Toronto, Ontario--(Newsfile Corp. - August 29, 2016) - Gunpowder Capital Corp., (CSE: GPC) (FSE: YS6N) (the "Corporation") announced today that it has closed the second tranche of its non-brokered private placement raise which was announced on July 4th, 2016. In total, One Hundred Thousand Dollars ("$100,000.00") CDN was raised via the sale of Ten Thousand ("10,000") Series "A" Preferred Shares at $10.00 per share. No commission or finder's fee is payable with respect to the closing of this tranche of the placement. To date, the Corporation has raised in total One Hundred and Sixty Five Thousand Dollars & Five hundred Dollars ("$165,500.00") CDN in this offering. The Corporation is extending the closing date of this offering to Oct 14th, 2016.

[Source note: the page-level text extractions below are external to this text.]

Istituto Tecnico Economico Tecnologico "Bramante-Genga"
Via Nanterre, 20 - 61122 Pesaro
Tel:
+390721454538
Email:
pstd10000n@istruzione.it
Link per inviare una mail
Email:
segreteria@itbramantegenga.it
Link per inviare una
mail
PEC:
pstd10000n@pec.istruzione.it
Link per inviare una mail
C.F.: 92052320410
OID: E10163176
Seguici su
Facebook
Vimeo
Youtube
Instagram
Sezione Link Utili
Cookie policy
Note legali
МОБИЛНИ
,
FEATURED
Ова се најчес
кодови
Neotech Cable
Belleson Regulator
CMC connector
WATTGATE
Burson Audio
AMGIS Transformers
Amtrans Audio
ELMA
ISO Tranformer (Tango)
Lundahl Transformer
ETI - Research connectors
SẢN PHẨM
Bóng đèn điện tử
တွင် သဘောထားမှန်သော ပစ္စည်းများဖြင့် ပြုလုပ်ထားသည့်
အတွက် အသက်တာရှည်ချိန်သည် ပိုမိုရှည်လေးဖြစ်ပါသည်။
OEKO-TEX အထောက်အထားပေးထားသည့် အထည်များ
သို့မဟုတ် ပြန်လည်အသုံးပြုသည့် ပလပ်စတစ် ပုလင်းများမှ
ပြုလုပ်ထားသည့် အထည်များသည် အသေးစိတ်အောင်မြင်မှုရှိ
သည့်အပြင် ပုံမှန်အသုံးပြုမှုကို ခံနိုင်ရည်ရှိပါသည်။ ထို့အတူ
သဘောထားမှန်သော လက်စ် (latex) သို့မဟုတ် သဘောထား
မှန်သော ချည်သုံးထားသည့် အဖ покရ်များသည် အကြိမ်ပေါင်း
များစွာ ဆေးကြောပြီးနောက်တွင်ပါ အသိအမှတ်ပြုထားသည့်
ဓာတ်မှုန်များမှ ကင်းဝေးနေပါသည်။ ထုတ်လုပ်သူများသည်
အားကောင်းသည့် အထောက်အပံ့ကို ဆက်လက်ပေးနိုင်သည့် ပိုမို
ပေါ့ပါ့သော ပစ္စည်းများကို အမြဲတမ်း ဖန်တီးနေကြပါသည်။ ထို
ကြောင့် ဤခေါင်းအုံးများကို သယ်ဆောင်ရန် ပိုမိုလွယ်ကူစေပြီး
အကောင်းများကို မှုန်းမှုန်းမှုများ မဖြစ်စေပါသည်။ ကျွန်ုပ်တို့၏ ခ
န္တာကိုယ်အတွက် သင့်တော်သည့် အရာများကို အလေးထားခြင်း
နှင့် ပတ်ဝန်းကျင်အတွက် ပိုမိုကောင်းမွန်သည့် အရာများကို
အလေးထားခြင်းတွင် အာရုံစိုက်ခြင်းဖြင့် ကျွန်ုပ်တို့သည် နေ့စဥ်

The Corporation also announced today the voting results from AGM meeting of the shareholders held on August 24th, 2016. Shareholders voted in favour of all items of business. In total 7,821,045 shares were voted at the AGM representing 31% of the outstanding total with the following results:
Election of Steve Mlot as Director
95% in favor for | 5% withheld
Election of Frank Kordy as Director
94% in favor for | 6% withheld
Election of Dan Collia as Director
88% in favor for | 12% withheld
Appointment of Ross Pope LLP., as the Auditors of the Corporation
100% in favor for | 0% against
Approval of the Corporation's Stock Option Plan
88% in favor for | 12% against
Mr. Frank Kordy stated: "We are very pleased to see that we've received strong support from our shareholders at the AGM in continuing our business mandate. We continue our business strategy of entering into deals and acquiring assets that are revenue generating."
For further information please contact:
|Mr. Frank Kordy|
Interim CEO & Director
Gunpowder Capital Corp.
T: (647) 466-4037
|Mr. Paul Haber|
Gunpowder Capital Corp.
T: (416) 363-3833
Information set forth in this news release may involve forward-looking statements under applicable securities laws. The forward-looking statements contained herein are expressly qualified in their entirety by this cautionary statement. The forward-looking statements included in this document are made as of the date of this document and the Corporation disclaims any intention or obligation to update or revise any forward-looking statements, whether as a result of new information, future events or otherwise, except as expressly required by applicable securities legislation. Although Management believes that the expectations represented in such forward-looking statements are reasonable, there can be no assurance that such expectations will prove to be correct. This news release does not constitute an offer to sell or solicitation of an offer to buy any of the securities described herein and accordingly undue reliance should not be put on such. Neither CSE nor its Regulation Services Provider (as that term is defined in the policies of the CSE accepts responsibility for the adequacy or accuracy of this release.